In sum, therefore, the volume contains a rich array of papers, despite its occasional lack of coherence. There are a number of helpful cross-references between some contributions, but a fuller index would have helped unlock further connections (as it stands, the current two-page 'General Index' lacks 'Homer' and 'Iphimede/Iphigenia', despite their frequent mention in the volume; in addition, an index of passages cited would have helped overcome the inconsistent citation of fragments by different editions: Merkelbach–West, Hirschberger, Most). The volume could have also benefited from further proof reading, since it is sadly marred by typographical errors, unidiomatic English, inconsistent spelling and many incomplete or missing references. Nevertheless, there is much to commend in this volume, which demonstrates just how much attention this 'variegated corpus' of Hesiodic poetry still demands.

Authors and Titles

Christos Tsagalis—Introduction (xiii–xxvi)
Part I: Genre and Context
† Antonio Aloni—Hesiod Between Performance and Written Record (3–28)
Andrea Ercolani—Fragments of Wisdom, Wisdom in Fragments (29–46)
Deborah Steiner—Choruses and Catalogues: the Performative and Generic Context of the Asopids in the Hesiodic Catalogue of Women (47–82)
Malcolm Davies—The Origin of Things: A Study in Contrasts (83–96)

Part II: The Catalogue of Women
Hugo Koning—Helen, Herakles, and the End of the Heroes (99–114)
Kirk Ormand—Helen's Phantom in Fragments (115–134)
Irini Kyriakou—Female Ancestors in the Hesiodic Catalogue of Women (135–162)
Benjamin Sammons—The Hesiodic Catalogue of Women: A Competition of Forms (163–190)
Christos Tsagalis—Sound-Play in the Hesiodic Catalogue of Women (191–216)

Part III: Hesiod's Fragments in Rome and Byzantium
Andreas N. Michalopoulos—Hesiodic Traces in Ovid's Heroides (219–244)
Marta Cardin & Filippomaria Pontani—Hesiod's Fragments in Byzantium (245–288)


Notes:


1.   In addition to the works cited in Tsagalis' Introduction, we could note Ioannis Ziogas' 2013 study of Ovid's reception of the Catalogue of Women (see BMCR 2013.11.14), Kirk Ormand's 2014 The Hesiodic 'Catalogue of Women' and Archaic Greece (see BMCR 2015.07.13), and Henry Mason's 2015 Oxford DPhil thesis on the Aspis.
2.   E.g. p. 147 n. 46: 'The patronymic is another discursive form of the genealogical references naming solely the father.

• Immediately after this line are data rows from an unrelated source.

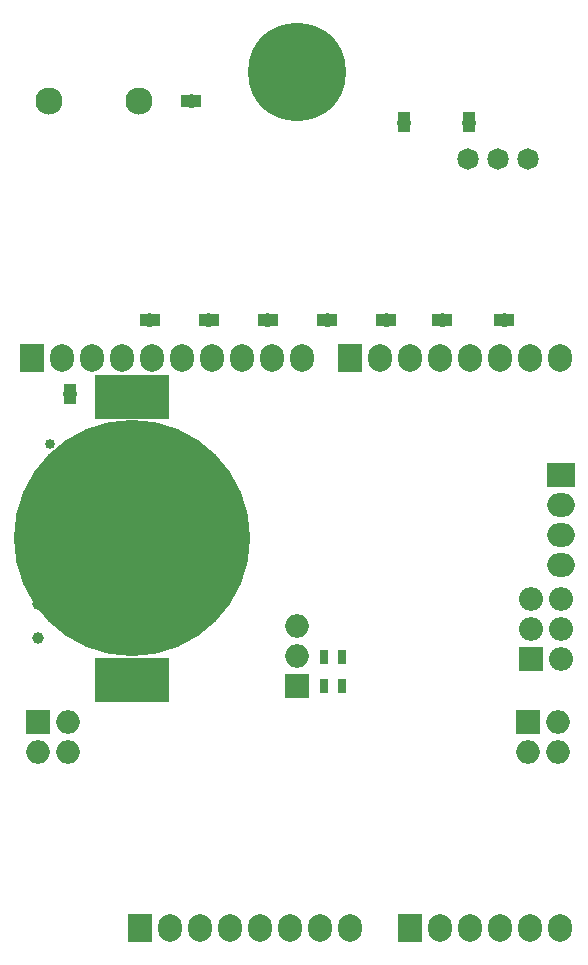
<source format=gbs>
G04 #@! TF.FileFunction,Soldermask,Bot*
%FSLAX46Y46*%
G04 Gerber Fmt 4.6, Leading zero omitted, Abs format (unit mm)*
G04 Created by KiCad (PCBNEW 4.0.7) date 09/06/18 20:26:10*
%MOMM*%
%LPD*%
G01*
G04 APERTURE LIST*
%ADD10C,0.100000*%
%ADD11C,0.150000*%
%ADD12R,2.027200X2.332000*%
%ADD13O,2.027200X2.332000*%
%ADD14R,2.027200X2.027200*%
%ADD15O,2.027200X2.027200*%
%ADD16C,2.300000*%
%ADD17C,1.000000*%
%ADD18R,6.300000X3.800000*%
%ADD19C,20.000000*%
%ADD20C,8.300000*%
%ADD21C,1.824000*%
%ADD22C,0.850000*%
%ADD23R,0.900000X1.100000*%
%ADD24R,1.100000X0.900000*%
%ADD25R,2.332000X2.027200*%
%ADD26O,2.332000X2.027200*%
%ADD27R,2.000000X2.000000*%
%ADD28O,2.000000X2.000000*%
%ADD29R,0.800000X1.200000*%
G04 APERTURE END LIST*
D10*
D11*
X62127000Y-75492000D02*
X61873000Y-75492000D01*
X61873000Y-76508000D02*
X62127000Y-76508000D01*
X61873000Y-75492000D02*
X61873000Y-76508000D01*
X62000000Y-76508000D02*
X62000000Y-75492000D01*
X62127000Y-75492000D02*
X62127000Y-76508000D01*
X67127000Y-75492000D02*
X66873000Y-75492000D01*
X66873000Y-76508000D02*
X67127000Y-76508000D01*
X66873000Y-75492000D02*
X66873000Y-76508000D01*
X67000000Y-76508000D02*
X67000000Y-75492000D01*
X67127000Y-75492000D02*
X67127000Y-76508000D01*
X72127000Y-75492000D02*
X71873000Y-75492000D01*
X71873000Y-76508000D02*
X72127000Y-76508000D01*
X71873000Y-75492000D02*
X71873000Y-76508000D01*
X72000000Y-76508000D02*
X72000000Y-75492000D01*
X72127000Y-75492000D02*
X72127000Y-76508000D01*
X77127000Y-75492000D02*
X76873000Y-75492000D01*
X76873000Y-76508000D02*
X77127000Y-76508000D01*
X76873000Y-75492000D02*
X76873000Y-76508000D01*
X77000000Y-76508000D02*
X77000000Y-75492000D01*
X77127000Y-75492000D02*
X77127000Y-76508000D01*
X82127000Y-75492000D02*
X81873000Y-75492000D01*
X81873000Y-76508000D02*
X82127000Y-76508000D01*
X81873000Y-75492000D02*
X81873000Y-76508000D01*
X82000000Y-76508000D02*
X82000000Y-75492000D01*
X82127000Y-75492000D02*
X82127000Y-76508000D01*
X86877000Y-75492000D02*
X86623000Y-75492000D01*
X86623000Y-76508000D02*
X86877000Y-76508000D01*
X86623000Y-75492000D02*
X86623000Y-76508000D01*
X86750000Y-76508000D02*
X86750000Y-75492000D01*
X86877000Y-75492000D02*
X86877000Y-76508000D01*
X92127000Y-75492000D02*
X91873000Y-75492000D01*
X91873000Y-76508000D02*
X92127000Y-76508000D01*
X91873000Y-75492000D02*
X91873000Y-76508000D01*
X92000000Y-76508000D02*
X92000000Y-75492000D01*
X92127000Y-75492000D02*
X92127000Y-76508000D01*
X65373000Y-58008000D02*
X65627000Y-58008000D01*
X65627000Y-56992000D02*
X65373000Y-56992000D01*
X65627000Y-58008000D02*
X65627000Y-56992000D01*
X65500000Y-56992000D02*
X65500000Y-58008000D01*
X65373000Y-58008000D02*
X65373000Y-56992000D01*
X54742000Y-82123000D02*
X54742000Y-82377000D01*
X55758000Y-82377000D02*
X55758000Y-82123000D01*
X54742000Y-82377000D02*
X55758000Y-82377000D01*
X55758000Y-82250000D02*
X54742000Y-82250000D01*
X54742000Y-82123000D02*
X55758000Y-82123000D01*
X82992000Y-59123000D02*
X82992000Y-59377000D01*
X84008000Y-59377000D02*
X84008000Y-59123000D01*
X82992000Y-59377000D02*
X84008000Y-59377000D01*
X84008000Y-59250000D02*
X82992000Y-59250000D01*
X82992000Y-59123000D02*
X84008000Y-59123000D01*
X88492000Y-59123000D02*
X88492000Y-59377000D01*
X89508000Y-59377000D02*
X89508000Y-59123000D01*
X88492000Y-59377000D02*
X89508000Y-59377000D01*
X89508000Y-59250000D02*
X88492000Y-59250000D01*
X88492000Y-59123000D02*
X89508000Y-59123000D01*
D12*
X61144000Y-127500000D03*
D13*
X63684000Y-127500000D03*
X66224000Y-127500000D03*
X68764000Y-127500000D03*
X71304000Y-127500000D03*
X73844000Y-127500000D03*
X76384000Y-127500000D03*
X78924000Y-127500000D03*
D12*
X84004000Y-127500000D03*
D13*
X86544000Y-127500000D03*
X89084000Y-127500000D03*
X91624000Y-127500000D03*
X94164000Y-127500000D03*
X96704000Y-127500000D03*
D12*
X52000000Y-79240000D03*
D13*
X54540000Y-79240000D03*
X57080000Y-79240000D03*
X59620000Y-79240000D03*
X62160000Y-79240000D03*
X64700000Y-79240000D03*
X67240000Y-79240000D03*
X69780000Y-79240000D03*
X72320000Y-79240000D03*
X74860000Y-79240000D03*
D12*
X78924000Y-79240000D03*
D13*
X81464000Y-79240000D03*
X84004000Y-79240000D03*
X86544000Y-79240000D03*
X89084000Y-79240000D03*
X91624000Y-79240000D03*
X94164000Y-79240000D03*
X96704000Y-79240000D03*
D14*
X94304513Y-104730013D03*
D15*
X96844513Y-104730013D03*
X94304513Y-102190013D03*
X96844513Y-102190013D03*
X94304513Y-99650013D03*
X96844513Y-99650013D03*
D16*
X61049840Y-57500000D03*
X53450160Y-57500000D03*
D17*
X52500000Y-102950000D03*
X52500000Y-100050000D03*
D18*
X60500000Y-82500000D03*
D19*
X60500000Y-94500000D03*
D18*
X60500000Y-106500000D03*
D20*
X74500000Y-55000000D03*
D17*
X77500000Y-55000000D03*
X76621320Y-57121320D03*
X74500000Y-58000000D03*
X72378680Y-57121320D03*
X71500000Y-55000000D03*
X72378680Y-52878680D03*
X74500000Y-52000000D03*
X76621320Y-52878680D03*
D21*
X88960000Y-62350000D03*
X91500000Y-62350000D03*
X94040000Y-62350000D03*
D22*
X53585000Y-86519000D03*
X53585000Y-90519000D03*
D23*
X62400000Y-76000000D03*
X61600000Y-76000000D03*
X67400000Y-76000000D03*
X66600000Y-76000000D03*
X72400000Y-76000000D03*
X71600000Y-76000000D03*
X77400000Y-76000000D03*
X76600000Y-76000000D03*
X82400000Y-76000000D03*
X81600000Y-76000000D03*
X87150000Y-76000000D03*
X86350000Y-76000000D03*
X92400000Y-76000000D03*
X91600000Y-76000000D03*
X65100000Y-57500000D03*
X65900000Y-57500000D03*
D24*
X55250000Y-81850000D03*
X55250000Y-82650000D03*
X83500000Y-58850000D03*
X83500000Y-59650000D03*
X89000000Y-58850000D03*
X89000000Y-59650000D03*
D25*
X96774000Y-89154000D03*
D26*
X96774000Y-91694000D03*
X96774000Y-94234000D03*
X96774000Y-96774000D03*
D27*
X74500000Y-107000000D03*
D28*
X74500000Y-104460000D03*
X74500000Y-101920000D03*
D27*
X52500000Y-110000000D03*
D28*
X55040000Y-110000000D03*
X52500000Y-112540000D03*
X55040000Y-112540000D03*
D27*
X94000000Y-110000000D03*
D28*
X96540000Y-110000000D03*
X94000000Y-112540000D03*
X96540000Y-112540000D03*
D29*
X76750000Y-107000000D03*
X78250000Y-107000000D03*
X76750000Y-104500000D03*
X78250000Y-104500000D03*
M02*

</source>
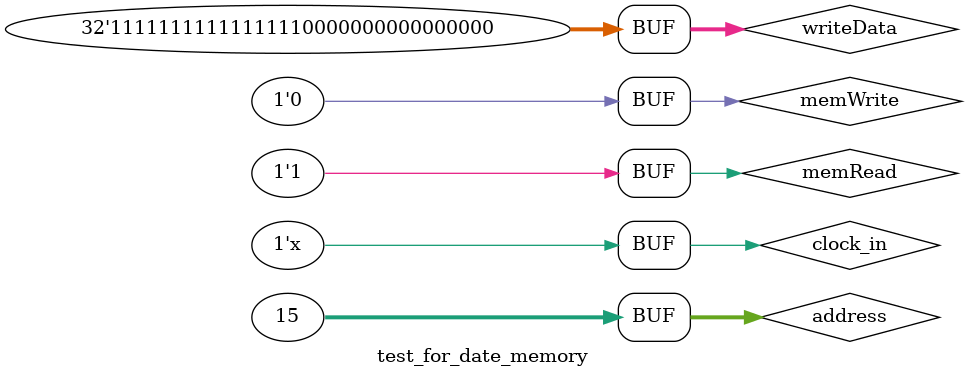
<source format=v>
`timescale 1ns / 1ps


module test_for_date_memory;

	// Inputs
	reg clock_in;
	reg [31:0] address;
	reg [31:0] writeData;
	reg memWrite;
	reg memRead;

	// Outputs
	wire [31:0] readData;

	// Instantiate the Unit Under Test (UUT)
	date_memory uut (
		.clock_in(clock_in), 
		.address(address), 
		.writeData(writeData), 
		.memWrite(memWrite), 
		.memRead(memRead), 
		.readData(readData)
	);
	always 
	     begin 
		   #100; 
			clock_in=~clock_in;
        end	    
	initial begin
		// Initialize Inputs
		clock_in = 0;
		address = 0;
		writeData = 0;
		memWrite = 0;
		memRead = 0;

		// Wait 100 ns for global reset to finish
        
		// Add stimulus here
      #185;
		memWrite=1'b1;
		address=15;
		writeData=-65536;
		#250;
		memRead = 1'b1;
		memWrite = 1'b0;
	end
//always #100 clock_in=~clock_in;
endmodule


</source>
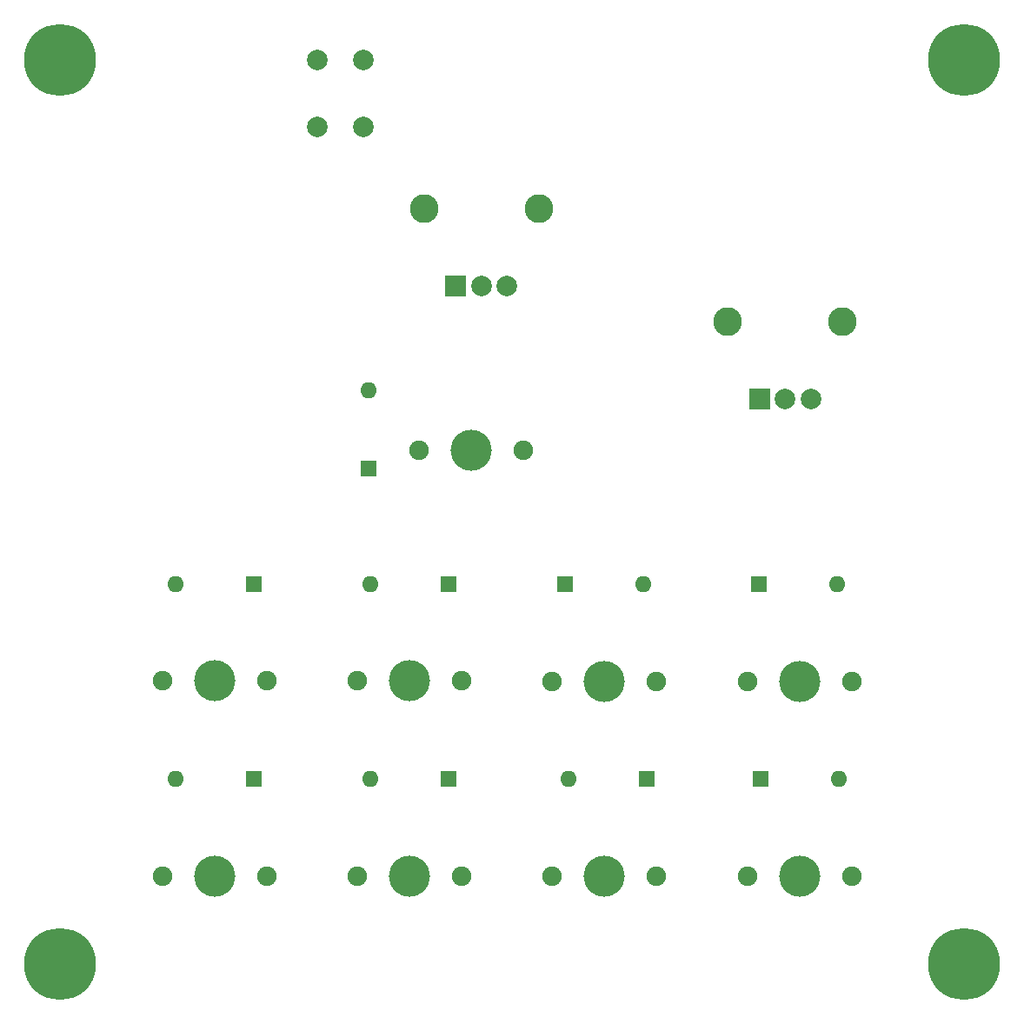
<source format=gts>
%TF.GenerationSoftware,KiCad,Pcbnew,(6.0.9-0)*%
%TF.CreationDate,2023-04-08T13:53:12+09:00*%
%TF.ProjectId,keypad,6b657970-6164-42e6-9b69-6361645f7063,1*%
%TF.SameCoordinates,Original*%
%TF.FileFunction,Soldermask,Top*%
%TF.FilePolarity,Negative*%
%FSLAX46Y46*%
G04 Gerber Fmt 4.6, Leading zero omitted, Abs format (unit mm)*
G04 Created by KiCad (PCBNEW (6.0.9-0)) date 2023-04-08 13:53:12*
%MOMM*%
%LPD*%
G01*
G04 APERTURE LIST*
%ADD10C,4.000000*%
%ADD11C,1.900000*%
%ADD12R,1.600000X1.600000*%
%ADD13O,1.600000X1.600000*%
%ADD14C,3.900000*%
%ADD15C,7.000000*%
%ADD16R,2.000000X2.000000*%
%ADD17C,2.000000*%
%ADD18C,2.800000*%
G04 APERTURE END LIST*
D10*
%TO.C,SW8*%
X181380000Y-114500000D03*
D11*
X186460000Y-114500000D03*
X176300000Y-114500000D03*
%TD*%
D12*
%TO.C,D8*%
X177380000Y-105000000D03*
D13*
X185000000Y-105000000D03*
%TD*%
D14*
%TO.C,REF\u002A\u002A*%
X109380000Y-54000000D03*
D15*
X109380000Y-54000000D03*
%TD*%
D12*
%TO.C,D9*%
X139380000Y-93810000D03*
D13*
X139380000Y-86190000D03*
%TD*%
D10*
%TO.C,SW9*%
X149380000Y-92000000D03*
D11*
X154460000Y-92000000D03*
X144300000Y-92000000D03*
%TD*%
D12*
%TO.C,D6*%
X147190000Y-124000000D03*
D13*
X139570000Y-124000000D03*
%TD*%
D11*
%TO.C,SW4*%
X186460000Y-133500000D03*
D10*
X181380000Y-133500000D03*
D11*
X176300000Y-133500000D03*
%TD*%
D10*
%TO.C,SW1*%
X124380000Y-114450000D03*
D11*
X119300000Y-114450000D03*
X129460000Y-114450000D03*
%TD*%
D16*
%TO.C,SW11*%
X177480000Y-87000000D03*
D17*
X182480000Y-87000000D03*
X179980000Y-87000000D03*
D18*
X174380000Y-79500000D03*
X185580000Y-79500000D03*
%TD*%
D10*
%TO.C,SW3*%
X162380000Y-114500000D03*
D11*
X157300000Y-114500000D03*
X167460000Y-114500000D03*
%TD*%
D15*
%TO.C,REF*%
X197380000Y-54000000D03*
D14*
X197380000Y-54000000D03*
%TD*%
D12*
%TO.C,D2*%
X147190000Y-105000000D03*
D13*
X139570000Y-105000000D03*
%TD*%
D11*
%TO.C,SW2*%
X148460000Y-114450000D03*
X138300000Y-114450000D03*
D10*
X143380000Y-114450000D03*
%TD*%
D11*
%TO.C,SW6*%
X138300000Y-133500000D03*
D10*
X143380000Y-133500000D03*
D11*
X148460000Y-133500000D03*
%TD*%
D17*
%TO.C,SW12*%
X138880000Y-60500000D03*
X138880000Y-54000000D03*
X134380000Y-60500000D03*
X134380000Y-54000000D03*
%TD*%
D12*
%TO.C,D7*%
X166500000Y-124000000D03*
D13*
X158880000Y-124000000D03*
%TD*%
D12*
%TO.C,D5*%
X128190000Y-124000000D03*
D13*
X120570000Y-124000000D03*
%TD*%
D16*
%TO.C,SW10*%
X147880000Y-76000000D03*
D17*
X152880000Y-76000000D03*
X150380000Y-76000000D03*
D18*
X155980000Y-68500000D03*
X144780000Y-68500000D03*
%TD*%
D11*
%TO.C,SW5*%
X129460000Y-133500000D03*
X119300000Y-133500000D03*
D10*
X124380000Y-133500000D03*
%TD*%
D15*
%TO.C,REF\u002A\u002A*%
X197380000Y-142000000D03*
D14*
X197380000Y-142000000D03*
%TD*%
%TO.C,REF\u002A\u002A*%
X109380000Y-142000000D03*
D15*
X109380000Y-142000000D03*
%TD*%
D12*
%TO.C,D3*%
X158570000Y-105000000D03*
D13*
X166190000Y-105000000D03*
%TD*%
D12*
%TO.C,D1*%
X128190000Y-105000000D03*
D13*
X120570000Y-105000000D03*
%TD*%
D12*
%TO.C,D4*%
X177570000Y-124000000D03*
D13*
X185190000Y-124000000D03*
%TD*%
D10*
%TO.C,SW7*%
X162380000Y-133500000D03*
D11*
X157300000Y-133500000D03*
X167460000Y-133500000D03*
%TD*%
M02*

</source>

Having a retrospective dimension the patronymics do not occur in the prospective references structuring the genealogical narrative but they do describe a male or female figure when he/she is mentioned as ancestor.'
3.   Tsagalis, C. (2001) 'Style and Construction, Sound and Rhythm: Thetis' Supplication to Zeus (Iliad 1.493–516)', Arethusa 34.1, 2001, 1–29.